Eine der am meisten diskutierten und potenziell gefährlichen Umweltkatastrophen ist der Rückgang der Artenvielfalt auf unserem Planeten. Im Allgemeinen ist das Entstehen und Aussterben von Lebensformen ein normaler Prozess, der jedoch in den letzten Jahrhunderten durch die wirtschaftliche Tätigkeit des Menschen erheblich beschleunigt wurde. Abholzung, Entwaldung und intensiver Bergbau mögen einen unmittelbaren Nutzen haben, führen aber langfristig zum Aussterben von Arten.

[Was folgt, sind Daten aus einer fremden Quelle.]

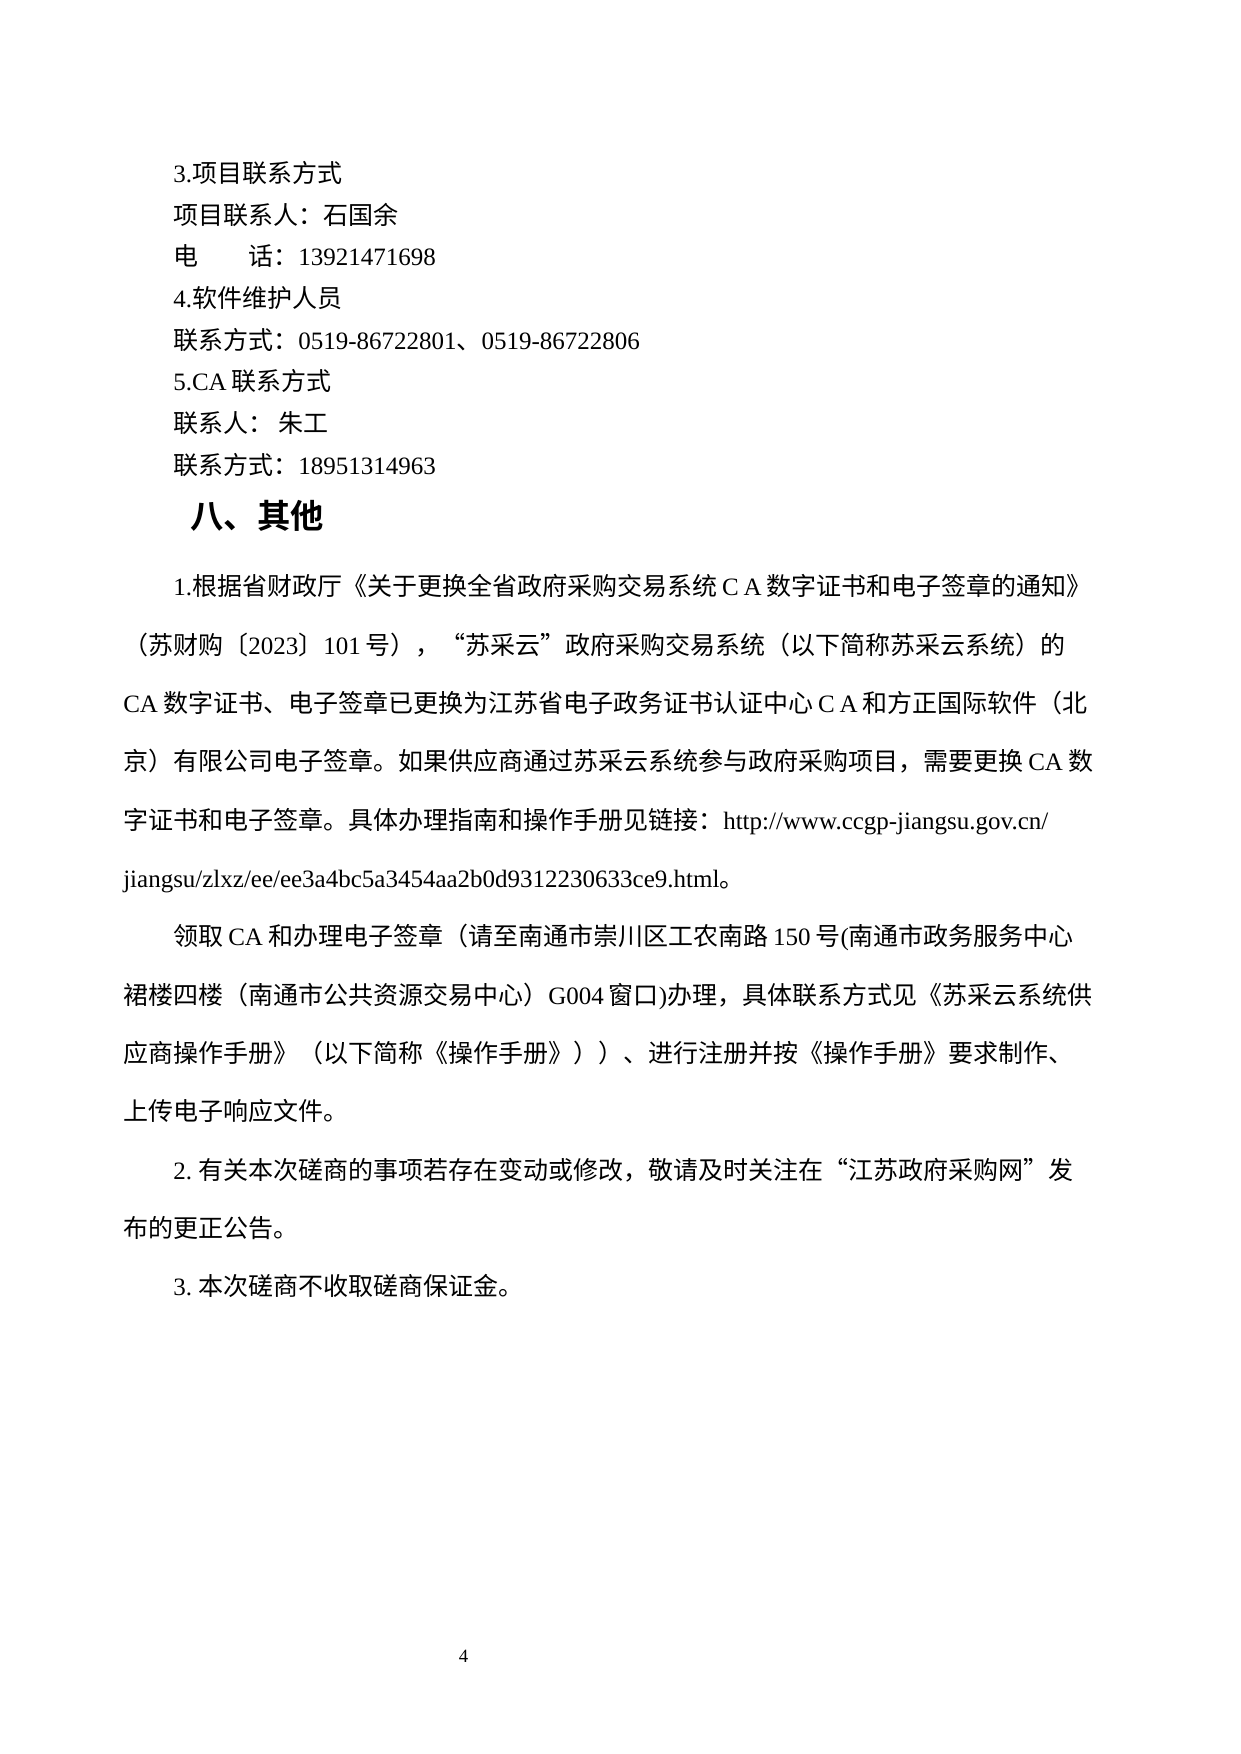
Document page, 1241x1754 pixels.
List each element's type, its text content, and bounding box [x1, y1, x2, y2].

Wir spüren die Folgen unseres Handelns nicht nur in der Umwelt, sondern auch in der Wirtschaft. Nach Angaben von Experten der Organisation für wirtschaftliche Zusammenarbeit und Entwicklung (OECD), in der die 36 am meisten entwickelten Länder zusammengeschlossen sind, kostet allein die Bodendegradation jährlich zwischen 6 und 11 Billionen Dollar. Ganz zu schweigen von den Einkommensverlusten: So erwirtschaften Korallenriffe weltweit jährlich rund 36 Milliarden US-Dollar an Einnahmen aus dem Tourismus, nur dass durch den Klimawandel inzwischen rund 30 % der Korallenriffe vom Ausbleichen und schließlich vom Absterben bedroht sind.

Abgesehen von den direkten finanziellen Auswirkungen kann der Verlust der biologischen Vielfalt auch Folgen für die Unternehmen haben: z. B. Klagen von Umwelt- und Regierungsaktivisten, Imageschäden und Kundenwechsel, Unzufriedenheit der Aktionäre. OECD-Analysten haben sich damit befasst, wie Unternehmen den Verlust der biologischen Vielfalt bekämpfen können und warum sie dies tun sollten. Die Ergebnisse wurden in dem Bericht „Biodiversity: Financial, Economic and Business Messages for Action“ zusammengefasst, der den G7-Umweltministern im Mai 2019 vorgelegt wurde.